New WHO air quality guidelines, an open door for innovation
Reading time 2 min

  HIGHLIGHTS

  • WHO air quality guidelines revise exposure limits downwards.
  • The document published in September 2021 highlights the importance of technology as a tool to monitor and reduce pollution.
  • Kunak’s solutions help to make decisions based on reliable, real-time data.

On 22 September, the new WHO guidelines on air quality were published. As previously announced, the exposure limit values have been revised downwards.

The objective remains the same, to preserve human health and protect ecosystems from the impact of pollutant emissions. But the global scenario has changed. As science has shown the damaging effects of air pollution, the urgency to articulate effective strategies to minimise the problem has increased.

And cutting-edge technologies like our Kunak Air Pro sensor-based air quality station, the most accurate solution for monitoring environmental variables and simultaneously measuring pollutants according to the AIRLAB Microsensors Challenge 2021, are set to be a turning point in this mission.

Game-changing guidelines

air pollution sources and health effects

The presentation of the WHO guidelines on air quality served to highlight the concern generated by this problem. But also the opportunities that are opening up for green technologies and, more specifically, for air quality sensors, as shown in the attached infographic.

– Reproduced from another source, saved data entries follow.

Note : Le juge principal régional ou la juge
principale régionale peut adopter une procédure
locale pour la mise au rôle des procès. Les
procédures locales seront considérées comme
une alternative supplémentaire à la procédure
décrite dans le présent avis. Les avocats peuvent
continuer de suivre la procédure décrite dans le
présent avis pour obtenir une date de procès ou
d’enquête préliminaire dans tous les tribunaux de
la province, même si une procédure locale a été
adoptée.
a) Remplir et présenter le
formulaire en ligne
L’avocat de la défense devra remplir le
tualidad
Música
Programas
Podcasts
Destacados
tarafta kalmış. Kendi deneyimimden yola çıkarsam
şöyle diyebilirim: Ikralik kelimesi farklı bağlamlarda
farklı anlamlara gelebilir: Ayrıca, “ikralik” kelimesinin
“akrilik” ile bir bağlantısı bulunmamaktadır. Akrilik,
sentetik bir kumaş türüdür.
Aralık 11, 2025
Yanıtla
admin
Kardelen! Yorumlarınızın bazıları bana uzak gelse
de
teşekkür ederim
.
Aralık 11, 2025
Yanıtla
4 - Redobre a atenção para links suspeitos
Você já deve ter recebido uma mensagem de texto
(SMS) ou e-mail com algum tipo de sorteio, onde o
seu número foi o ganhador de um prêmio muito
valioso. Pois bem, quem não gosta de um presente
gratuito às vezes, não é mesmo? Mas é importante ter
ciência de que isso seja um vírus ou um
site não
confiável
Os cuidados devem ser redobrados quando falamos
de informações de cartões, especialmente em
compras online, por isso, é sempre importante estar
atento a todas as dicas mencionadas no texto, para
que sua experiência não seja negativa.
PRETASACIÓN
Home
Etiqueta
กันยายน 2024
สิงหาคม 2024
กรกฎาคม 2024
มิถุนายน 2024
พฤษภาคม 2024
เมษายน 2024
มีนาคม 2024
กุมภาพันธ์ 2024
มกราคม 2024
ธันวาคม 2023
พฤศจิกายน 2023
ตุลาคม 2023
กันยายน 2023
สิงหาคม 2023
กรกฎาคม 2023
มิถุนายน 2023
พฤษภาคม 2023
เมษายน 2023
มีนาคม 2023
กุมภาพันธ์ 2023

In fact, the guidelines make multiple references to the desirability of monitoring air quality in order to know the levels of exposure to pollution. As an example, this paragraph is taken from point 7.2. Assessing population exposure to ambient pollution:

«Measurement of air pollutant concentrations at fixed-location monitoring sites is the long-standing approach used for air quality management, trend assessment and exposure estimation for epidemiological analyses. However, there is still a lack of air pollution monitoring and inadequate numbers of monitors in rural areas and locations other than major cities in many countries. Thus, monitoring metrics could be the extent of monitoring and the implementation of monitoring to cover gaps. New modelling approaches incorporating satellite and other data may also be useful. In recent decades, in addition to existing air pollution monitoring networks, advanced methods of exposure assessment have become available with the use of satellite observations and various modelling tools to support epidemiological studies, as well as health impact and risk assessment.»

Providing solutions for measuring air quality in every corner of the world is one of Kunak’s specialities.